Facing Roubidoux Creek, on the farm of J.W. Davis, 3 miles north of Cookville, are three caves. The largest is 40 or 50 feet above the foot of the bluff. It has an entrance 30 feet wide, the roof being 8 feet high. It is well lighted to a depth of 120 feet, where it curves. No refuse was observed, but the situation is favorable for habitation.

Another cave, near this, has an entrance 30 feet wide and 10 feet high; it is well lighted for 40 feet back.

The third cave of this series is a rock shelter a short distance south of the second, and higher up in the bluff.

All these appear to deserve an examination.

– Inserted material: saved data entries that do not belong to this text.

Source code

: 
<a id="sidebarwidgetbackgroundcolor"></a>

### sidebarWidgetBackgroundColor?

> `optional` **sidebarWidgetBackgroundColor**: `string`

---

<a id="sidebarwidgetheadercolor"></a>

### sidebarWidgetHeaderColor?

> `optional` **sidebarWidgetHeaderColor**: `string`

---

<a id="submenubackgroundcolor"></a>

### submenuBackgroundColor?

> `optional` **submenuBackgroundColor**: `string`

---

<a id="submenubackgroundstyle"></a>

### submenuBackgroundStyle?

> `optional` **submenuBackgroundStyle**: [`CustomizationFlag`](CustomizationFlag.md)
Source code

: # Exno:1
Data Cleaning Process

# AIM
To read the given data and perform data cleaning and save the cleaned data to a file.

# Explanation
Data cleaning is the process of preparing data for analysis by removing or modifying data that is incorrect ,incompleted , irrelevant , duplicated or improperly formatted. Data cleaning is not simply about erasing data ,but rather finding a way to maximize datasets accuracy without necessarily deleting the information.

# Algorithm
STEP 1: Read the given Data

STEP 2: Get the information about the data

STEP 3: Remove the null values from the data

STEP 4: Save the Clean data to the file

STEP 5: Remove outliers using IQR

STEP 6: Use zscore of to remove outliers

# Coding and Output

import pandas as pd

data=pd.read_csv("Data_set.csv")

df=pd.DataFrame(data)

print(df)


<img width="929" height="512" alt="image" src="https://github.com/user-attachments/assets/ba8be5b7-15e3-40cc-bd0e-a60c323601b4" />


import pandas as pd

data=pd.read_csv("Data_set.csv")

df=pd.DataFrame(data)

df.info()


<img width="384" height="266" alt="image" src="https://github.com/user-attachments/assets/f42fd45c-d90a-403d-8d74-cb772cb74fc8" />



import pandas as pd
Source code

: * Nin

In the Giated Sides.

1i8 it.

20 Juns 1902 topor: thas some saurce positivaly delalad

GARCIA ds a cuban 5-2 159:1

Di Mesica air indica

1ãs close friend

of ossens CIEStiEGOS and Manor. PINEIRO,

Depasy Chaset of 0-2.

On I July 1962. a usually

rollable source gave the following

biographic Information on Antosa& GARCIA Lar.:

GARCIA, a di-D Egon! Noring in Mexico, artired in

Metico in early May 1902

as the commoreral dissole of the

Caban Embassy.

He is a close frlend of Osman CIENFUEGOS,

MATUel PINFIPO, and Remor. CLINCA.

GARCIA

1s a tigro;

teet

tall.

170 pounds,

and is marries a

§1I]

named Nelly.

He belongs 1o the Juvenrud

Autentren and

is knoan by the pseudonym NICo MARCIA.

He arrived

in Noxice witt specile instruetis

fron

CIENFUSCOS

A cave on George Berry's land, in a ravine opening into the east side of Roubidoux Creek, 3 miles from Hanna post office, has a small entrance which is nearly closed by "drip rock," the roof, walls, and floor being thickly incrusted. These deposits, which it is said are even more abundant farther in, seem to be rather rapidly increasing in volume.


What is known as Maxey's Cave is 7 miles south of Waynesville, on the west side of Roubidoux Creek. It is by far the largest open cave in this region, the entrance being 40 feet high and 100 feet wide. It extends across the head of a ravine, and if the loose earth at the sides were cleared away it would be found still wider. The entire floor is covered with a mass of rocks of every size up to several tons, except at one side of the entrance where there is a small amount of loose earth. The front chamber is 300 feet long to where the cavern forks; in one of these forks daylight extends for 100 feet farther, or 400 feet from the mouth. Marks on the walls show that the entire floor is sometimes covered 2 or 3 feet deep with running water.

A survey made some years ago disclosed a mass of earth and rock "a long ways back in the hill;" definite figures could not be obtained. Beyond this point it was impossible to proceed. By running corresponding angles and lines on the surface outside the surveyors came to a very large sink hole, into which flowed the drainage of several farms. This explains the flood marks. Clearly the roof of the cave had fallen in at this point.